### Passage to read:
The enforcement of security interests under the Securitisation and Reconstruction of Financial Assets and Enforcement of Security Interest Act, 2002 (SARFAESI Act) has long been a contentious domain where the competing interests of secured creditors, borrowers, guarantors, and auction purchasers frequently collide. The Supreme Court of India, in M.R. Vasumathi v. Authorized Officer and Ors., Civil Appeal No. 1606 of 2026, decided on 9 June 2026 by a Bench comprising Justice Dipankar Datta and Justice Augustine George Masih, delivered a landmark judgment reaffirming the mandatory character of procedural safeguards in auction sales under the SARFAESI framework while simultaneously demonstrating the Court’s equitable jurisdiction under Article 142 of the Constitution. The appeal arose from the judgment dated 21 September 2020 passed by the Madras High Court in Writ Petition No. 29641 of 2019, whereby the High Court dismissed the writ petitions filed by the appellant, daughter of the deceased guarantor, and her brother, declining to interfere with the auction sale of the secured asset conducted by Indian Bank.
The factual narrative traces its origin to 1984, when S. Murugesan, sole proprietor of M/s Shiv Shankar Agencies, availed financial assistance from Indian Bank. G. Ramanujam stood as guarantor and mortgaged his immovable property in favour of the bank. On account of default, the secured creditor instituted a suit before the City Civil Court, Chennai. On 10 September 1997, the civil court passed a preliminary decree for Rs. 1,87,004.23 along with interest at 18 per cent per annum. This decree remained unexecuted for a significant period. G. Ramanujam expired on 26 September 2001, leaving behind his legal heirs including the appellant M.R. Vasumathi and her brother. Several settlement attempts failed, and the debt remained unresolved.
Nearly twelve years after the preliminary decree, on 8 September 2009, the secured creditor issued a demand notice under Section 13(2) of the SARFAESI Act quantifying dues at Rs. 95,42,372.52. A possession notice dated 21 December 2009 and a sale notice dated 3 February 2010 followed, proposing auction under the Security Interest (Enforcement) Rules, 2002. The auction was conducted on 11 March 2010, with the second respondent emerging as successful bidder at Rs. 2,11,00,500. Twenty-five per cent was paid on 10/11 March 2010, and the balance 75 per cent on 31 March 2010. The sale certificate was issued in April 2010.

### Dataset excerpts:
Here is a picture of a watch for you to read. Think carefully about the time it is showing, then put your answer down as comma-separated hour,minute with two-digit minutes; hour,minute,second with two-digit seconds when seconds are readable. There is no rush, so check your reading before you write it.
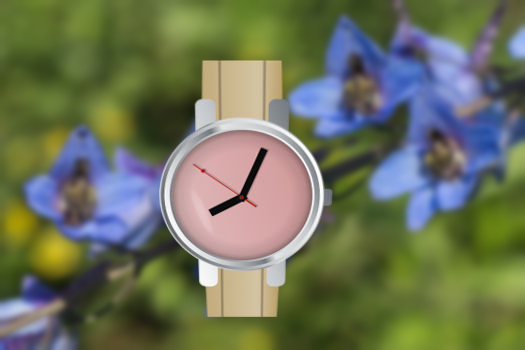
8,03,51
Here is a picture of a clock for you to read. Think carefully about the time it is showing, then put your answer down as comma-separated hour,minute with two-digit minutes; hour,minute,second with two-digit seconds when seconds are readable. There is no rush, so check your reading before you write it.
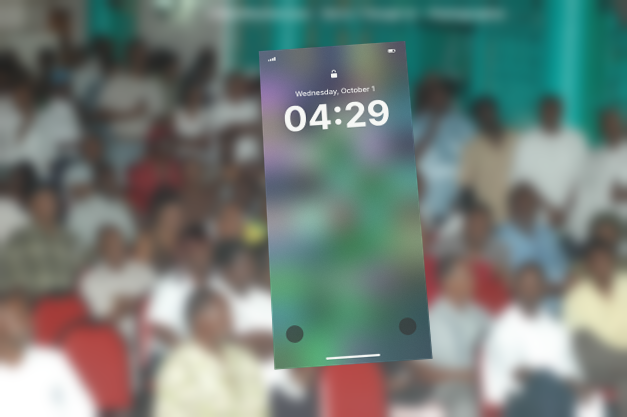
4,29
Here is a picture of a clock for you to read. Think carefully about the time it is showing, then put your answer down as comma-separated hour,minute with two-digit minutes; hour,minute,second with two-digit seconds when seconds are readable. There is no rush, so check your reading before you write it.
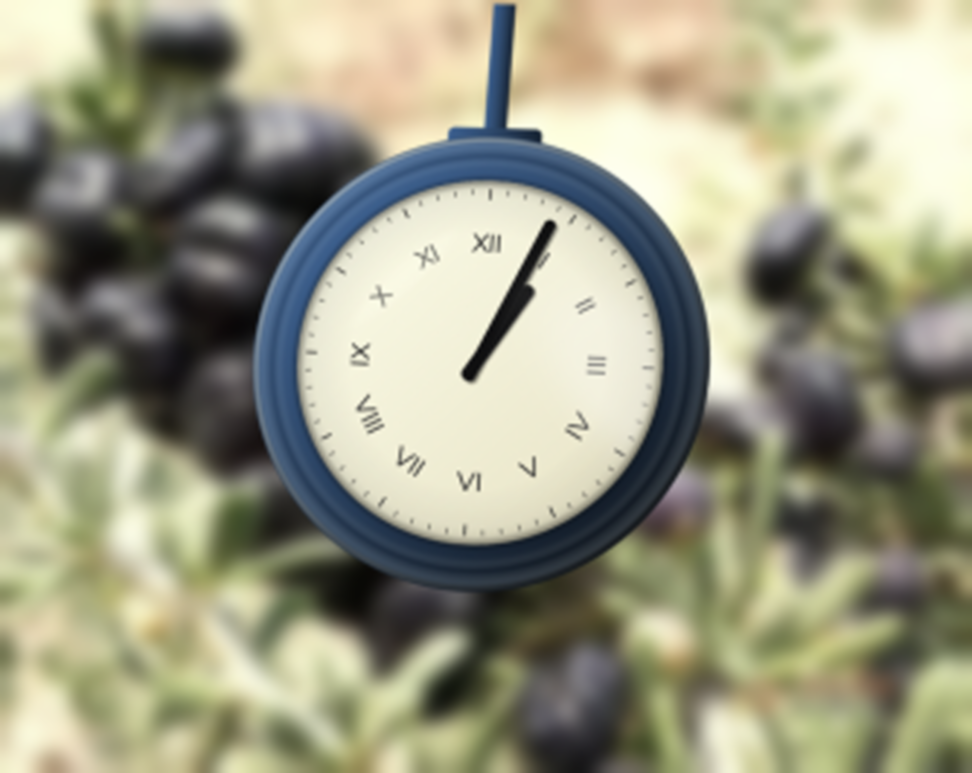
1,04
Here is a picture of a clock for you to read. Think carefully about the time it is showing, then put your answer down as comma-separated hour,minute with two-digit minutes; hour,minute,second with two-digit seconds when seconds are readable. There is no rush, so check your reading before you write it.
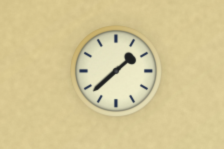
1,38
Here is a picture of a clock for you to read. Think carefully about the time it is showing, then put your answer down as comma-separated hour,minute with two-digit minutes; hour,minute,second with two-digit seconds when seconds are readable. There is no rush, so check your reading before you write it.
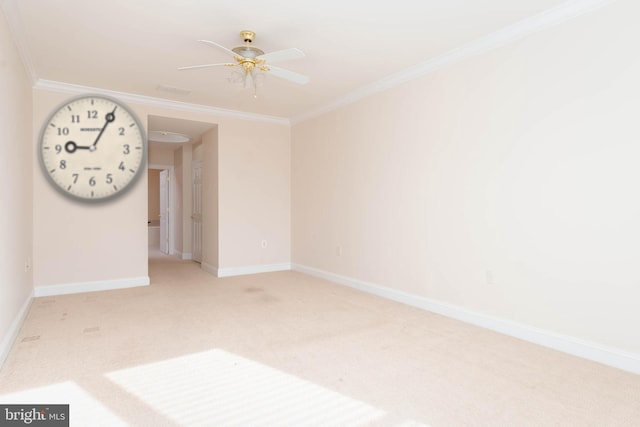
* * *
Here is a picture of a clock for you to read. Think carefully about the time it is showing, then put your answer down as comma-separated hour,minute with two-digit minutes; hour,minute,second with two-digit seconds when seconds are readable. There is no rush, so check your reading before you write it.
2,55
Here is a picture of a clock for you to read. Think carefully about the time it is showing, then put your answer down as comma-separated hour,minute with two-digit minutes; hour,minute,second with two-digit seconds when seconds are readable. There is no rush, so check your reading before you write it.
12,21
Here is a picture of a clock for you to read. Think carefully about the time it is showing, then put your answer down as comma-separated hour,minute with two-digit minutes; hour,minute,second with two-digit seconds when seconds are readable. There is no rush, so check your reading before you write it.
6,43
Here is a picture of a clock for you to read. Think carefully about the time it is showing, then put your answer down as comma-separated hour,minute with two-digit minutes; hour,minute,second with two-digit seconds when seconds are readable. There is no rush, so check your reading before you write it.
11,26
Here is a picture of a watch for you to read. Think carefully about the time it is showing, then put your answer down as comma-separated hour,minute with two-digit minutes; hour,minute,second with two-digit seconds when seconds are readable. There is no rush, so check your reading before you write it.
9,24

### Requests:
- A) Answer these questions on the SARFAESI auction case, one line each:
(i) Which High Court passed the judgment dated 21 September 2020?
(ii) On what date did G. Ramanujam die?
(iii) What was the second respondent's winning bid at the auction?
- B) Extend the account of the SARFAESI auction case, picking up after its final sentence.
The records are not needed for this work.

### The replies:
- A)
(i) The Madras High Court
(ii) 26 September 2001
(iii) Rs. 2,11,00,500

- B)
The heirs challenged the proceedings before the Debts Recovery Tribunal (DRT), Chennai. They filed S.A. No. 28 of 2010 under Section 17 of the SARFAESI Act, and subsequently S.A. (Sr. No. 6473 of 2010) to set aside the auction sale. They also filed miscellaneous applications seeking redemption, condonation of delay, and interim relief. On 30 December 2010, the DRT dismissed these applications, holding that the challenge to the notice of intended sale was infructuous since the property was already sold, and that Section 5 of the Limitation Act, 1963 was inapplicable to Section 17 applications. The Debts Recovery Appellate Tribunal (DRAT) dismissed the appeals on 16 December 2016, affirming the DRT’s reasoning.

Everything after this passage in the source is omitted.